The ruling telling a 16-year-old, who is parentless, she wasn't "mature" enough to choose abortion came down through the Court of Appeal.

“Jane Doe 22-B” is 16 years old, pregnant, and parentless, and is seeking judicial bypass to obtain an abortion in the state of Florida. She is pursuing a GED via a program specifically designed to assist young women who have experienced trauma. She doesn’t have a job, and cannot depend on the father to assist her. She told a judge, according to court documents, that she is “not ready for the emotional, physical, or financial responsibility of raising a child” and “has valid concerns about her ability to raise a child.” Nevertheless, an appeals court in Florida recently upheld a ruling that Jane “had not established by clear and convincing evidence that she was sufficiently mature to decide whether to terminate her pregnancy.”

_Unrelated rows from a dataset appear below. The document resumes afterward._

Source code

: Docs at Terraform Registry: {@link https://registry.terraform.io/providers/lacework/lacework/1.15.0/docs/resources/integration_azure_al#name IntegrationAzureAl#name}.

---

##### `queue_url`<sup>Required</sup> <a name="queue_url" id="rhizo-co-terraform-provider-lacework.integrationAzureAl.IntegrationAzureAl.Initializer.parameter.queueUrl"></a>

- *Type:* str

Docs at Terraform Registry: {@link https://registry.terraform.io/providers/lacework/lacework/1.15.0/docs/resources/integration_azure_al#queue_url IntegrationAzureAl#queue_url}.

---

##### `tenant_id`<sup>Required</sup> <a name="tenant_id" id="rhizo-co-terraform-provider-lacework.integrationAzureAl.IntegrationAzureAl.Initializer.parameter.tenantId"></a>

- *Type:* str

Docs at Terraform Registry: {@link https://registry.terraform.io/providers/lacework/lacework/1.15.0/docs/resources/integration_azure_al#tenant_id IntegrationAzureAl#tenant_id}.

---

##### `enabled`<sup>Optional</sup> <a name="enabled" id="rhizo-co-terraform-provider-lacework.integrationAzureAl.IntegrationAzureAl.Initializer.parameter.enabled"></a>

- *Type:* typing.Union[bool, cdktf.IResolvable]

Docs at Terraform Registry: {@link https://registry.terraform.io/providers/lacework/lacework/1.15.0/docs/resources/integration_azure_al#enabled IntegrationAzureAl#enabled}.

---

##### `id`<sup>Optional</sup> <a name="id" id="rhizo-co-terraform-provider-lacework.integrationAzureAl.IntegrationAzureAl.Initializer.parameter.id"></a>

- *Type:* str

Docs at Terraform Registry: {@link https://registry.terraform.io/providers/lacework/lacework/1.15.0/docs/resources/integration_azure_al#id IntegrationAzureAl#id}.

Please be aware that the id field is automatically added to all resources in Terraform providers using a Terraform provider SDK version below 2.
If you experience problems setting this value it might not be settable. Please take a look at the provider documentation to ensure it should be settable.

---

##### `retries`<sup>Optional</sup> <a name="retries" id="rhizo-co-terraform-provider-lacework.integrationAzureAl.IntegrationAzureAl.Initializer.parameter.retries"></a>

Jane’s initial request to get an abortion was first denied by Escambia County Circuit Judge Jessica Frydrychowicz and upheld by a three-judge appellate panel composed of Harvey Jay, Rachel Nordby, and Scott Makar, the last of whom dissented in part with the opinion even as he simultaneously partially concurred, and sheds some light on what he believes motivated Frydrychowicz’s ruling.

“The trial judge denied the petition but explicitly left open the availability of further proceedings,” Makar wrote. “Reading between the lines, it appears that the trial court wanted to give the minor, who was under extra stress due to a friend’s death, additional time to express a keener understanding of the consequences of terminating a pregnancy.”

Florida has fewer prohibitions on abortion compared to neighboring states, but has become increasingly restrictive under Gov. Ron DeSantis.CHANDAN KHANNA/AFP/Getty Images

He went on to stress that Jane, who was “inexplicably” not represented by a lawyer, has the right to further pursue her right to terminate her pregnancy, particularly in light of Jane’s report that her guardian supports her decision.

“Given the open-ended nature of the order reflecting the trial judge’s willingness to hear from the minor again — and the time pressures presented — I would remand the case to the trial court,” he wrote. “If the minor’s guardian consents to the minor’s termination of her pregnancy, all that is required is a written waiver from the guardian. ... Such a written waiver would be self-executing, meaning that the minor need not invoke the judicial bypass procedure at all.”

As of 2020, Florida is one of just six states that require minors obtain notarized parental notification and consent in order to have an abortion, though petitioning courts for “judicial bypass” is an option wherein a minor would not have to notify their parents/guardian. According to analysis from Politico, the vast majority of such judicial bypasses — approximately 91% — are granted. Jane lives with a relative, but has an appointed guardian from Florida’s child welfare authorities, whom Jane asserts supports her decision to terminate her pregnancy, but it would seem did not provide official written consent. (This is, quite possibly, the result of Jane’s guardian being of a more legal nature rather than someone she lives with and can go to easily for help.)

But even if Jane is able to pursue this course of action, time is of the essence. After 15 weeks, abortion is illegal in the state of Florida (though this law is currently being challenged in court), and surrounding states are even more inhospitable to abortion rights.